Ein Blog von

Georg Dekas

10.05.2021

Rassismus rückwärts oder die neue Feme

Andere niedermachen um selber umso besser zu scheinen – diesem universalen Rassistentrick gehen auch die neuen, digitalen Moralisten auf den Leim, die schnell Rassismus bei anderen (t)wittern und es gar nicht merken, wenn ihr eigener Rassismus die Rolle rückwärts schlägt.

Ausschnitt aus Herforder Rechtsbuch um 1375. Gemeinfrei-Lizenz

Das Portal „salto.bz“ hat kürzlich ein Aufsätzchen aus dem „skolast“ wiedergegeben, mit dem ein junger Mann eine angesagte „Nestbeschmutzung“ verrichtet („Südtirol – eine Nestbeschmutzung“, 07.05.2021). Wer seine Jugendjahre in den 1970ern hatte, darf sich mit diesem Aufsatz eine nostalgische Reise in die Vergangenheit gönnen. So und nicht anders sprachen und schrieben die heutigen Opas in den Zeiten von „Lotta Continua“, „Sturzflügen“ und ähnlichen Postillen. Wer jüngeren Datums ist, dem empfehle ich das Lesen im Lichte der neuen Empfindsamkeit.

Ja, die neue Empfindsamkeit zarter Seelen, die gepeinigt aufschreien, sobald ein starker Spruch gegen die eigenen „Lieblinge“ fällt, die aber gar nicht zimperlich sind, wenn es darum geht, ihre „Feindlinge“ zu brandmarken. Eine ziemlich unreife und einseitige Eigenschaft, die man in früheren Zeiten, als starke Sprüche noch etwas galten, treffend als „kindisch“ oder „weibisch“ gekennzeichnet hätte, ohne dass es jemandem eingefallen wäre, daraus schließen zu wollen, dass alle Kinder oder alle Frauen überhaupt und auf ewige Zeiten „kindisch“ bzw. „weibisch“ wären.

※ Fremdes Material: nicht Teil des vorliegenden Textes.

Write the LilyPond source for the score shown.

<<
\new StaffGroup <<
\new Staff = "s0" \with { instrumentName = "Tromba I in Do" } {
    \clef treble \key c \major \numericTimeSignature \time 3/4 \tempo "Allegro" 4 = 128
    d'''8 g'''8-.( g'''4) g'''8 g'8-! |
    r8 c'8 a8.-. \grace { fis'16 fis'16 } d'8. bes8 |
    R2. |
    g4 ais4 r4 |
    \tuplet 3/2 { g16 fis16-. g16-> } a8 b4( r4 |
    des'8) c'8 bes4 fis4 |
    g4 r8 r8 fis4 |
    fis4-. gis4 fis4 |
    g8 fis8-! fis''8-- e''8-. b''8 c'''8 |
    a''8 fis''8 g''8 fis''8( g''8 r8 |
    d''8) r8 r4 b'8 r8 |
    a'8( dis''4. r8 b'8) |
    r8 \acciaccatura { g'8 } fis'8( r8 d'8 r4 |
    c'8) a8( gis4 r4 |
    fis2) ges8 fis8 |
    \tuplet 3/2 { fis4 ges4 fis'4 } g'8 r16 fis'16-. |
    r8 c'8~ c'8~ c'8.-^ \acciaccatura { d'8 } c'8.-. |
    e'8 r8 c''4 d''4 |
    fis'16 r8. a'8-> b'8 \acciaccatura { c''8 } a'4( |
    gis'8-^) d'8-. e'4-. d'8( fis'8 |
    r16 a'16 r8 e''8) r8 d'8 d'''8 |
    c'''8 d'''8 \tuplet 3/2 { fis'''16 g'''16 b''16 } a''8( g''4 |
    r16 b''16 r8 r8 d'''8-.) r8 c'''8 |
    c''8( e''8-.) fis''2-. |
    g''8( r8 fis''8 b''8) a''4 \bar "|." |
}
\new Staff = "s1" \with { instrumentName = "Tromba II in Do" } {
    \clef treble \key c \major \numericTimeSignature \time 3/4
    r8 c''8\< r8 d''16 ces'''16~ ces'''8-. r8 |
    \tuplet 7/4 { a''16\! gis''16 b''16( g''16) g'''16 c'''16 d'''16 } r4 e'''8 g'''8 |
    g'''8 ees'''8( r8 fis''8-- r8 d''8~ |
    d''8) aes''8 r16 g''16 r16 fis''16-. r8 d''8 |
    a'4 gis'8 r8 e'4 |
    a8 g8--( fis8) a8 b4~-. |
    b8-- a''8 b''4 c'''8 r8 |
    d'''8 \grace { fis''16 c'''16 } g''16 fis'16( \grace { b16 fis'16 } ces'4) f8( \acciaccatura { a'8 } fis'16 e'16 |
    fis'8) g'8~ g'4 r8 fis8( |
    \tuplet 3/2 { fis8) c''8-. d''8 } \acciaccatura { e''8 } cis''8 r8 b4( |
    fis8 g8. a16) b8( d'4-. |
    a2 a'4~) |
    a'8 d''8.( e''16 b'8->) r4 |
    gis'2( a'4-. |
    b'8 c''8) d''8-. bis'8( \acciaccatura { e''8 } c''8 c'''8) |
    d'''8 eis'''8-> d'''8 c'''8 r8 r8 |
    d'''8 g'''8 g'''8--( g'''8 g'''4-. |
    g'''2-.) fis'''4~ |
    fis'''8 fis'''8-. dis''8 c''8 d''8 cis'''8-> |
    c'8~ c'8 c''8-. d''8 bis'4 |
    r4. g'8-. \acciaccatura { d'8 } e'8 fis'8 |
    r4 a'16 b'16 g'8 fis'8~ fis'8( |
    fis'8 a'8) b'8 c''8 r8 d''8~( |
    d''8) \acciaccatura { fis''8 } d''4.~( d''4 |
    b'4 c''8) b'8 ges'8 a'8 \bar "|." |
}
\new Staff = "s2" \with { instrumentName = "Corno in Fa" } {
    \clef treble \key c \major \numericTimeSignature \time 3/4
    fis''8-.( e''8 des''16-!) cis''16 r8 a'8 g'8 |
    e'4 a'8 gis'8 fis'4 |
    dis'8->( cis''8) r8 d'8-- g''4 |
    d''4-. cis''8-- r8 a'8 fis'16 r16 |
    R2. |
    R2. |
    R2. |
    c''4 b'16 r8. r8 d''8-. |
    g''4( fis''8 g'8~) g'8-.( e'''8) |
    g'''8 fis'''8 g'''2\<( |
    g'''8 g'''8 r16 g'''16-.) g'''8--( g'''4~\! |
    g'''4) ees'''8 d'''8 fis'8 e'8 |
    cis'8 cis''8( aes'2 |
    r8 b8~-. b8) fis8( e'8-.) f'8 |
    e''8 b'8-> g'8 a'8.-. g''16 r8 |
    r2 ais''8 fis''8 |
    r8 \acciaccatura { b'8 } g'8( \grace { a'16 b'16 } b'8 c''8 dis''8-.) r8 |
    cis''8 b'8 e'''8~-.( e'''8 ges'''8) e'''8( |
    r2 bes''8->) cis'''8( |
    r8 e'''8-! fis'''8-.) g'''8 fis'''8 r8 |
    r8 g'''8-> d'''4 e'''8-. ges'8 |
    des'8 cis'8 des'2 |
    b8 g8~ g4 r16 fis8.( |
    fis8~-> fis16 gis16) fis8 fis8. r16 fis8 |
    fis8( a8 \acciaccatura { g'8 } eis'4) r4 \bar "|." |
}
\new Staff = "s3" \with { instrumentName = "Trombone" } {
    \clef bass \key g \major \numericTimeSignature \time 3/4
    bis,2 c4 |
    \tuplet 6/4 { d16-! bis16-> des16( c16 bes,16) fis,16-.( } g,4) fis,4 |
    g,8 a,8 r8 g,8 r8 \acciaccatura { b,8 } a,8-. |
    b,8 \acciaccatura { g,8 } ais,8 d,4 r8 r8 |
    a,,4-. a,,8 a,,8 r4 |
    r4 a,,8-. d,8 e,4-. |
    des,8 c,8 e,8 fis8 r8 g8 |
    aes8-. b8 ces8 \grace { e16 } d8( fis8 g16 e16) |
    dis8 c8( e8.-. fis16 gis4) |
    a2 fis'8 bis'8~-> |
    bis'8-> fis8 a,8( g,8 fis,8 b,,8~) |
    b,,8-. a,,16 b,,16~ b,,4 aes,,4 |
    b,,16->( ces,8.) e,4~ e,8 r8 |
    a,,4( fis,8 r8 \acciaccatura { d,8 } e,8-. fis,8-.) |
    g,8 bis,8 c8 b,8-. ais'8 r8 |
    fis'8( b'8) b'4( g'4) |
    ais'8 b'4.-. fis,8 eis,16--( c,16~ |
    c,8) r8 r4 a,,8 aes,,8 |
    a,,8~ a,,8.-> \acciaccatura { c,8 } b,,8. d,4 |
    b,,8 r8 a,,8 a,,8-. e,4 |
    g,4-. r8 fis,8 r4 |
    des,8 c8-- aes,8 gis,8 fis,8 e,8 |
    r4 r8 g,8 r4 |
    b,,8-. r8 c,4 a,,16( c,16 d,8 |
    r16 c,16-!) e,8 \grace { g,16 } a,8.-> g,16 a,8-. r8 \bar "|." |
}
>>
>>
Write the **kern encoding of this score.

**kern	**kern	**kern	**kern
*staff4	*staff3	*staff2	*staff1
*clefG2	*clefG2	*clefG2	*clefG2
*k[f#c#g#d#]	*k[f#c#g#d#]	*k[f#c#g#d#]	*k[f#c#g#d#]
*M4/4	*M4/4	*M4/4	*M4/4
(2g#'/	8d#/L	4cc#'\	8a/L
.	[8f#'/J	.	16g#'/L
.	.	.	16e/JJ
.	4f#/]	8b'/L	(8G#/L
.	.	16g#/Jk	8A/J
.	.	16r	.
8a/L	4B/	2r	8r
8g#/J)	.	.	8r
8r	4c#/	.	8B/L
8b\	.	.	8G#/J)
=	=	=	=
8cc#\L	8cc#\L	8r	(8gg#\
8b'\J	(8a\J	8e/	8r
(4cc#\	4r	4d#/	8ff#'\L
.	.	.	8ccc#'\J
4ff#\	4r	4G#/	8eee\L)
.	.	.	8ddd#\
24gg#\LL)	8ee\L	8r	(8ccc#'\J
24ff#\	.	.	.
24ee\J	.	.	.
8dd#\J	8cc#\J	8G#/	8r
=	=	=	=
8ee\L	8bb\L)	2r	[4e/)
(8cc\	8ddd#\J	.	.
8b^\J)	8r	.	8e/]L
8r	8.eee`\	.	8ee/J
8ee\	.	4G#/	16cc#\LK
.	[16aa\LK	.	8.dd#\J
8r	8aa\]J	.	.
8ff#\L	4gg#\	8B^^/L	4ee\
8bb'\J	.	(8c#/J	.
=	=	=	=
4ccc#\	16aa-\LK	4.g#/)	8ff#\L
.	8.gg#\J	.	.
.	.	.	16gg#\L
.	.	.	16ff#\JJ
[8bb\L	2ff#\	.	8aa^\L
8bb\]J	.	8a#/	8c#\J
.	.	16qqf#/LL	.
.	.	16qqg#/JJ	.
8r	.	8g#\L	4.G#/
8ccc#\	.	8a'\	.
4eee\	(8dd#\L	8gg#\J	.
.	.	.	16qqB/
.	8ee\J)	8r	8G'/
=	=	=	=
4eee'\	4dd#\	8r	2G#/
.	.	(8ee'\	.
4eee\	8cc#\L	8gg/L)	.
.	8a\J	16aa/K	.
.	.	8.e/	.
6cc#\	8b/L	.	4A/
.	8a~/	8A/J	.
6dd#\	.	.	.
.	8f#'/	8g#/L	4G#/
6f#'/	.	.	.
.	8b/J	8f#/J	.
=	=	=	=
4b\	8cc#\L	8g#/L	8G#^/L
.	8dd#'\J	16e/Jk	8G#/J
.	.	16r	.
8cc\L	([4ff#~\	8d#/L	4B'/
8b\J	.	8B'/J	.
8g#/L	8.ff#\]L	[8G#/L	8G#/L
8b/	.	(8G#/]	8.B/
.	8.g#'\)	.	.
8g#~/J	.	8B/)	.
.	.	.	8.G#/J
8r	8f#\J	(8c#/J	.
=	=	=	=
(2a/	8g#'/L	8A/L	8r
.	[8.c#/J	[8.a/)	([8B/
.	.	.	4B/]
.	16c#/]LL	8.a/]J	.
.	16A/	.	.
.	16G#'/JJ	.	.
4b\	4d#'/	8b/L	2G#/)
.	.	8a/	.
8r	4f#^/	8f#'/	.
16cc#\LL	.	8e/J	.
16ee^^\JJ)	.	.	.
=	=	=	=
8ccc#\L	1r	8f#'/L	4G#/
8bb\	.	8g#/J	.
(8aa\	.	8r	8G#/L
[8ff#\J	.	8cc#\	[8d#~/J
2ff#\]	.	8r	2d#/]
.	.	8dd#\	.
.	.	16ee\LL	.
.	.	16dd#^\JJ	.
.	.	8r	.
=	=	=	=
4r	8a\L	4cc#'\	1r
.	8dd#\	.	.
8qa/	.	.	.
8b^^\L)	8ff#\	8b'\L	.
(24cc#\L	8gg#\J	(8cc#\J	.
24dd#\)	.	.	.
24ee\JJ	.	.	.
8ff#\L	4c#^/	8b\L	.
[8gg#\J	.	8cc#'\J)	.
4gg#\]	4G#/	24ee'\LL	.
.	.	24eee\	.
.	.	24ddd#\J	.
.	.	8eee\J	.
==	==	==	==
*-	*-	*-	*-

So aber denken gerne bildungswissenschaftlich hochgezüchtete, durch „Szene-“ oder „Social Media“-Blasen immunisierte Rufezeichen- Schreiber, die sich fürchterlich empören über so genannte „rassistische“, „faschistische“, „frauenfeindliche“ oder „homophobe“ Sager. Und die sich ihrerseits ohne größere Hemmungen erlauben, andere mit weiteren Schimpf- und Schande-Wörtern aus ihrem Giftschrank nach Strich und Faden herunterzumachen. Aus dieser Denkhaltung und Schreib-Unart ist über Twitter und Co. eine regelrechte neue Feme entstanden: eine Art von Netzgerichtsbarkeit mit Urteilsvollstreckung bei Anklage. (Man gestatte mir das Wortspiel “Femenismus”).

Dass unser junger Herr „Nestbeschmutzer“ nichts von Schützen (impotente) und nichts von Andreas Hofer (immer besoffen) hält, das wollen wir ihm aufgrund der erlittenen Bildungsmanipulation durch die Opa-Generation – siehe oben – in urig tyrolischem Gleichmut durchgehen lassen („Jo wenn du moansch…“).

Doch sollte ein schriftliches Unternehmen dieser Art wenigstens im Nachgang anerkennen müssen, dass es einen „Rassismus“ alla rovescia verübt. Auch in der Rolle rückwärts ist es immer das gleiche pauschale Niedermachen einer Gruppe durch die Schmähung Einzelner oder einzelner Merkmale oder einzelner Vorkommnisse im Namen eines vermeintlichen Besserseins oder kraft einer grundlos vorausgesetzten (intellektuellen, moralischen oder sonstigen) Überlegenheit. Dieser neue und fast schon hypochondrische Moralismus geht nicht anders als der alte Antisemitismus, Stalinismus oder auch der schablonenhafte Antigermanismus.

Während die als „Rassisten“ verfemten Herrenmenschen-Denker von 1900 wenigstens den einen und anderen Grund ins Feld zu führen hatten, warum sie die „weiße Rasse“ gegenüber Menschen mit anderen Merkmalen als überlegen ansahen, so wird in der neuen Empfindsamkeit nicht einmal mehr der Ansatz einer intellektuellen Standortbestimmung geliefert. Denn wenn ein „skolast“-Südtiroler im Jahr 2021 andere Südtiroler verächtlich als Kleinbürgerliche anschmiert ohne sich selber gebührend auszuweisen, als was erachtet sich der Herr Student denn? Deren Edle von Fischnaller sind jedenfalls bis auf Weiteres unbekannt.